◆ Assignment
What you return must match the data below exactly, minus any pictures.

Spatial grounding data:

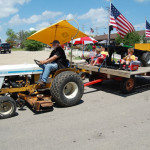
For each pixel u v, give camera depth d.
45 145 3.07
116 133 3.46
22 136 3.38
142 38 25.05
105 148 2.97
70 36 5.82
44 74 4.69
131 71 5.63
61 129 3.63
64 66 5.04
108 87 7.17
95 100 5.51
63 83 4.66
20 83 4.78
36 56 24.00
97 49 7.14
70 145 3.06
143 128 3.66
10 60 17.95
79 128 3.67
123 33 8.59
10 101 4.16
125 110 4.65
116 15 8.26
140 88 6.95
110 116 4.27
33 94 5.11
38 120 4.07
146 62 6.93
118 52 7.00
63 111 4.61
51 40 5.94
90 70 6.58
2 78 4.48
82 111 4.59
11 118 4.19
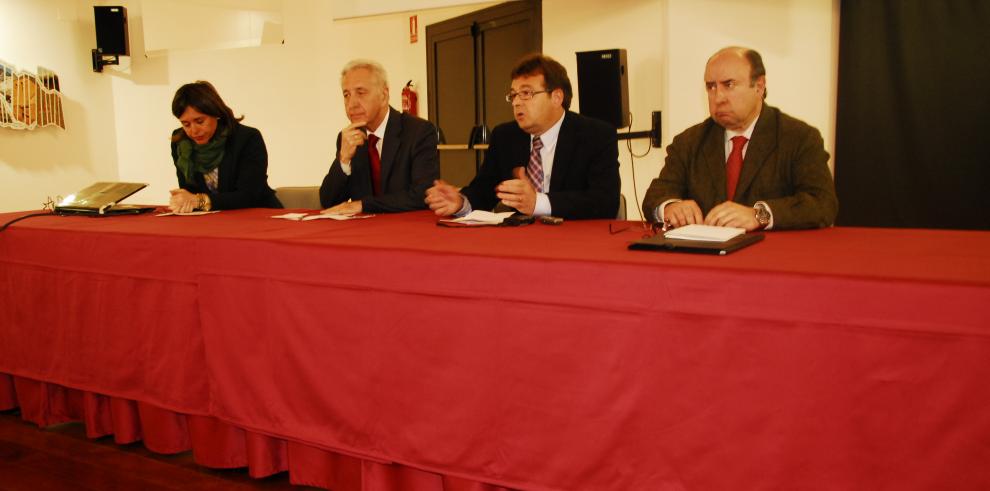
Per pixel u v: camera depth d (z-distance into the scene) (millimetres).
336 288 1518
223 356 1716
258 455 1753
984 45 3277
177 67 5473
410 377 1436
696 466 1169
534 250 1379
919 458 1010
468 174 5516
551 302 1260
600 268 1212
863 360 1031
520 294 1291
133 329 1909
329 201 2736
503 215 2025
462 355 1367
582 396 1250
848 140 3658
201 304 1742
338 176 2697
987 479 972
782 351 1083
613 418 1227
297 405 1616
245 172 2898
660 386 1183
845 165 3684
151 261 1848
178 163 2982
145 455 2086
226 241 1689
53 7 5125
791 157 1976
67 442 2197
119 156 5613
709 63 2014
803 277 1060
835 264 1148
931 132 3438
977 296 953
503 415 1335
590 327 1229
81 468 2010
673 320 1161
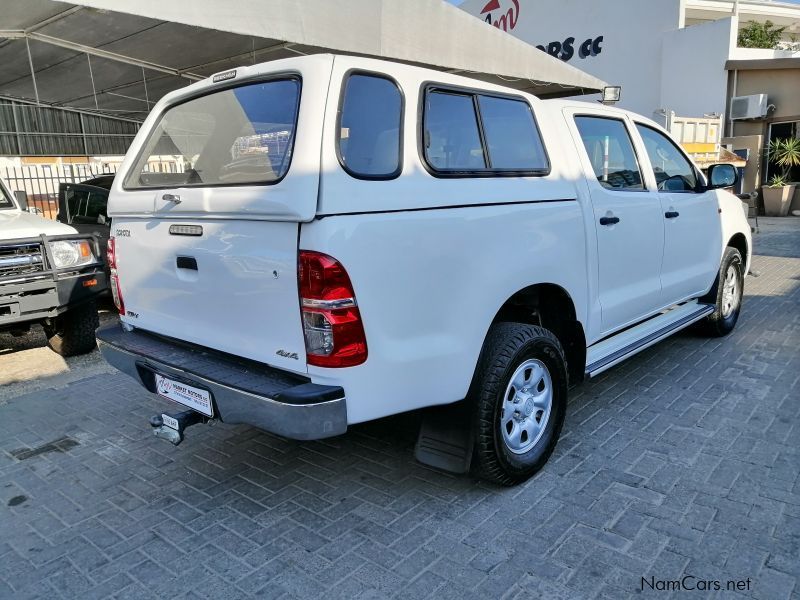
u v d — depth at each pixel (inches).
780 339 215.9
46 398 182.9
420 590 96.1
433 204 105.3
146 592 98.0
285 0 264.7
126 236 128.6
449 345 108.2
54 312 199.9
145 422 163.8
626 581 96.5
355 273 94.6
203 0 238.7
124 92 386.3
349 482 129.7
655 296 169.8
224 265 105.7
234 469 136.9
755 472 127.6
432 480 129.5
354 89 100.6
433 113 111.9
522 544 106.4
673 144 189.3
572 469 131.1
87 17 246.8
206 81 120.7
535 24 740.7
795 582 95.2
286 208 93.0
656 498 119.2
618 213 149.4
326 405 94.4
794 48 793.6
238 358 110.9
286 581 99.3
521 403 124.2
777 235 475.5
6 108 406.3
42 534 114.6
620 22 661.3
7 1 227.6
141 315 130.5
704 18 835.4
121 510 122.0
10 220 210.8
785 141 583.8
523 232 120.8
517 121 130.0
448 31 343.3
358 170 97.9
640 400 166.4
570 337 140.3
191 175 120.1
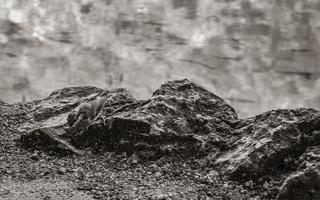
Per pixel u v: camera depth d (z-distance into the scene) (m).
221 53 74.38
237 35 79.19
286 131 29.17
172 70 69.38
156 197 26.05
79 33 76.31
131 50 72.94
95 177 28.67
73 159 31.33
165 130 31.52
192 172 29.72
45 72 64.56
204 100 34.22
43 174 28.70
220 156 30.42
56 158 31.48
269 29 81.56
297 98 66.88
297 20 82.19
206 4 86.94
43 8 82.50
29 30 74.75
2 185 26.73
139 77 66.88
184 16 82.88
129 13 82.31
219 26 81.88
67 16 80.06
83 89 39.34
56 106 36.88
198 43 76.19
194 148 31.11
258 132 30.20
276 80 69.75
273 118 30.53
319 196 25.77
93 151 32.16
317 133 29.22
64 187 26.97
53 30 76.19
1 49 68.81
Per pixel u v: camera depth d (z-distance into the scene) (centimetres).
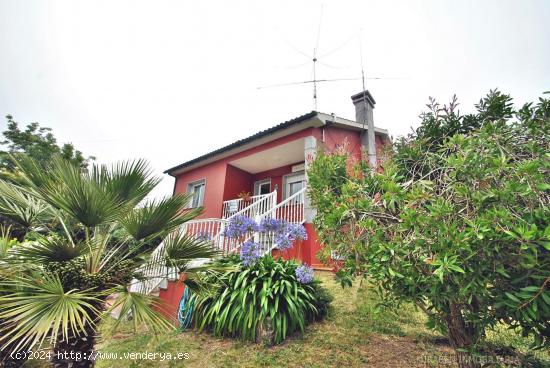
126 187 319
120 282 299
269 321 361
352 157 509
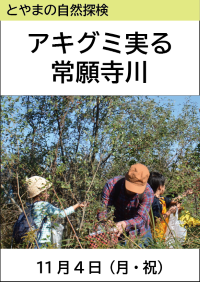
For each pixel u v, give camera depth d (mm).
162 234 2539
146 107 3895
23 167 3281
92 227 2344
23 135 3150
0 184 3279
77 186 3500
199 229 2836
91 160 3615
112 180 2672
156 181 2949
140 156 3654
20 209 3361
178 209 2920
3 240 3135
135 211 2580
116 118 3449
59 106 3180
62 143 3547
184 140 4074
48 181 2607
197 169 3551
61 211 2537
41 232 2439
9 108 3023
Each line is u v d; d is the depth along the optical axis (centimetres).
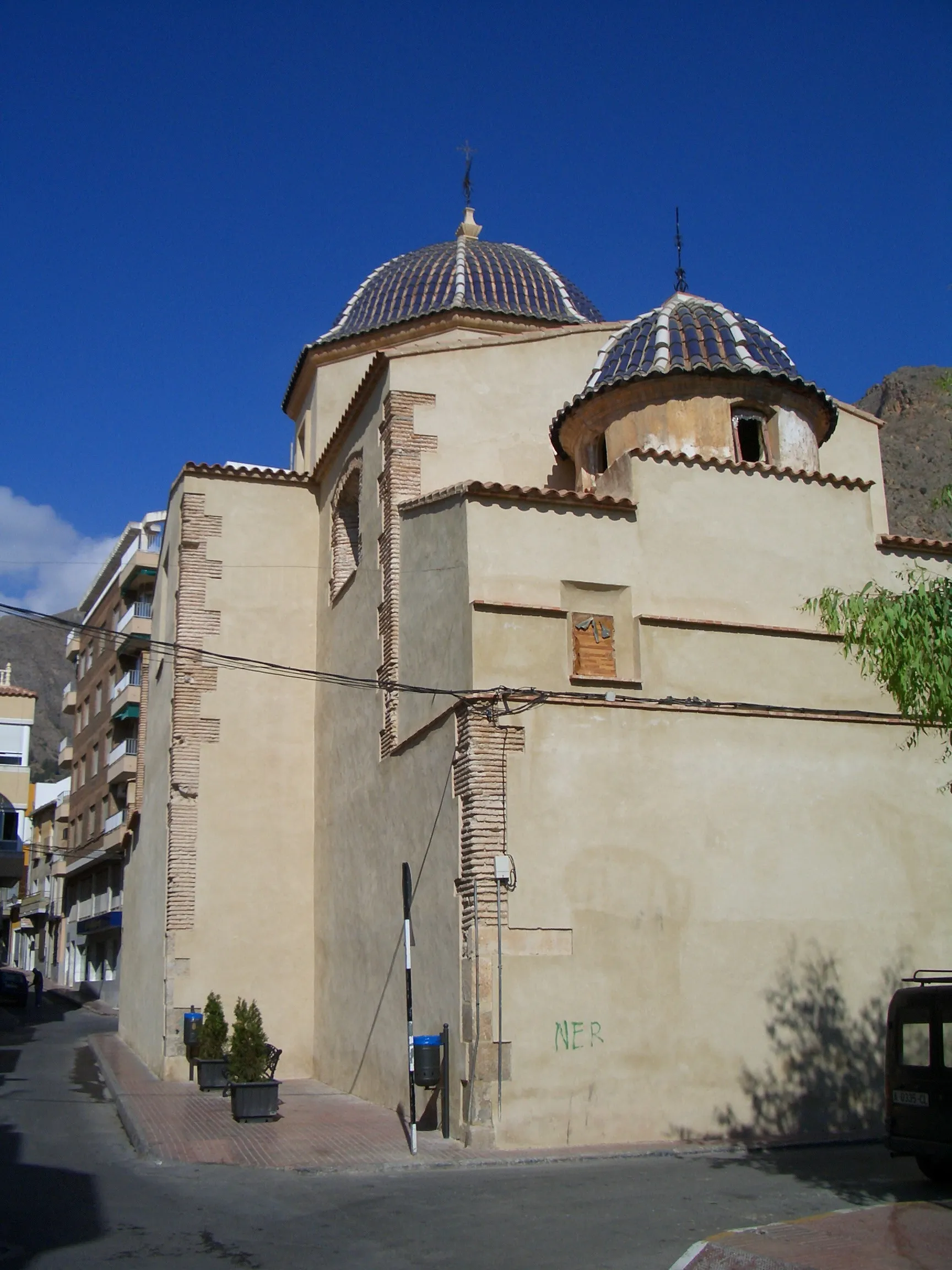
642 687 1545
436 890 1511
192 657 2247
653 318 2027
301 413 2791
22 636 18962
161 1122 1558
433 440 1948
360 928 1875
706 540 1652
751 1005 1477
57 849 5447
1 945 7212
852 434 2297
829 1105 1486
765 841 1543
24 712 5712
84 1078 2198
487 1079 1336
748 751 1567
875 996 1552
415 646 1689
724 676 1594
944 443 5797
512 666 1490
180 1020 2081
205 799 2195
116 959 4628
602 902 1434
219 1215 1023
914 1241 892
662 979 1441
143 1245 915
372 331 2541
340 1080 1930
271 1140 1414
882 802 1628
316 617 2353
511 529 1559
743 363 1883
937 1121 1141
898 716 1659
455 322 2492
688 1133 1404
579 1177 1186
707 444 1856
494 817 1411
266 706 2277
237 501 2361
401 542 1822
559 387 2088
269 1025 2122
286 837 2222
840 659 1670
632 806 1482
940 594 1109
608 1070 1387
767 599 1662
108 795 4856
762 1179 1173
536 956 1386
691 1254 873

◆ Your response
For each pixel u v, give camera depth d.
45 145 3.07
116 133 3.46
22 136 3.38
142 38 25.05
105 148 2.97
70 36 5.82
44 74 4.69
131 71 5.63
61 129 3.63
64 66 5.04
108 87 7.17
95 100 5.51
63 83 4.66
20 83 4.78
36 56 24.00
97 49 7.14
70 145 3.06
143 128 3.66
10 60 17.95
79 128 3.67
123 33 8.59
10 101 4.16
125 110 4.65
116 15 8.26
140 88 6.95
110 116 4.27
33 94 5.11
38 120 4.07
146 62 6.93
118 52 7.00
63 111 4.61
51 40 5.94
90 70 6.58
2 78 4.48
82 111 4.59
11 118 4.19
Per pixel u v: camera depth d (z-distance into the scene) (millimetres).
336 288 1518
223 356 1716
258 455 1753
984 45 3277
177 67 5473
410 377 1436
696 466 1169
534 250 1379
919 458 1010
468 174 5516
551 302 1260
600 268 1212
863 360 1031
520 294 1291
133 329 1909
329 201 2736
503 215 2025
462 355 1367
582 396 1250
848 140 3658
201 304 1742
338 176 2697
987 479 972
782 351 1083
613 418 1227
297 405 1616
245 172 2898
660 386 1183
845 165 3684
151 261 1848
178 163 2982
145 455 2086
226 241 1689
53 7 5125
791 157 1976
67 442 2197
119 156 5613
709 63 2014
803 277 1060
835 264 1148
931 132 3438
977 296 953
503 415 1335
590 327 1229
81 468 2010
673 320 1161
u v d — depth at each pixel (inches).
780 339 215.9
46 398 182.9
420 590 96.1
433 204 105.3
146 592 98.0
285 0 264.7
126 236 128.6
449 345 108.2
54 312 199.9
145 422 163.8
626 581 96.5
355 273 94.6
203 0 238.7
124 92 386.3
349 482 129.7
655 296 169.8
224 265 105.7
234 469 136.9
755 472 127.6
432 480 129.5
354 89 100.6
433 113 111.9
522 544 106.4
673 144 189.3
572 469 131.1
87 17 246.8
206 81 120.7
535 24 740.7
795 582 95.2
286 208 93.0
656 498 119.2
618 213 149.4
326 405 94.4
794 48 793.6
238 358 110.9
286 581 99.3
521 403 124.2
777 235 475.5
6 108 406.3
42 534 114.6
620 22 661.3
7 1 227.6
141 315 130.5
704 18 835.4
121 510 122.0
10 220 210.8
785 141 583.8
523 232 120.8
517 121 130.0
448 31 343.3
358 170 97.9
640 400 166.4
570 337 140.3
191 175 120.1
Per pixel u v: camera depth d (z-distance into the scene) (m).
221 53 74.38
237 35 79.19
286 131 29.17
172 70 69.38
156 197 26.05
79 33 76.31
131 50 72.94
95 177 28.67
73 159 31.33
165 130 31.52
192 172 29.72
45 72 64.56
204 100 34.22
43 174 28.70
220 156 30.42
56 158 31.48
269 29 81.56
297 98 66.88
297 20 82.19
206 4 86.94
43 8 82.50
29 30 74.75
2 185 26.73
139 77 66.88
184 16 82.88
129 13 82.31
219 26 81.88
67 16 80.06
83 89 39.34
56 106 36.88
198 43 76.19
194 148 31.11
258 132 30.20
276 80 69.75
273 118 30.53
319 196 25.77
93 151 32.16
317 133 29.22
64 187 26.97
53 30 76.19
1 49 68.81
Per pixel u v: camera depth d (z-distance into the scene) (centimetres).
126 187 319
120 282 299
269 321 361
352 157 509
For each pixel u v, give camera depth d (mm).
162 234 2539
146 107 3895
23 167 3281
92 227 2344
23 135 3150
0 184 3279
77 186 3500
199 229 2836
91 160 3615
112 180 2672
156 181 2949
140 156 3654
20 209 3361
178 209 2920
3 240 3135
135 211 2580
116 118 3449
59 106 3180
62 143 3547
184 140 4074
48 181 2607
197 169 3551
61 211 2537
41 232 2439
9 108 3023
Each line is u v d; d is the depth along the optical axis (centimetres).
642 687 1545
436 890 1511
192 657 2247
653 318 2027
301 413 2791
22 636 18962
161 1122 1558
433 440 1948
360 928 1875
706 540 1652
751 1005 1477
57 849 5447
1 945 7212
852 434 2297
829 1105 1486
765 841 1543
24 712 5712
84 1078 2198
487 1079 1336
748 751 1567
875 996 1552
415 646 1689
724 676 1594
944 443 5797
512 666 1490
180 1020 2081
205 799 2195
116 959 4628
602 902 1434
219 1215 1023
914 1241 892
662 979 1441
143 1245 915
372 331 2541
340 1080 1930
271 1140 1414
882 802 1628
316 617 2353
511 529 1559
743 363 1883
937 1121 1141
898 716 1659
455 322 2492
688 1133 1404
579 1177 1186
707 444 1856
494 817 1411
266 706 2277
237 501 2361
401 542 1822
559 387 2088
269 1025 2122
286 837 2222
840 659 1670
632 806 1482
940 594 1109
608 1070 1387
767 599 1662
108 795 4856
762 1179 1173
536 956 1386
691 1254 873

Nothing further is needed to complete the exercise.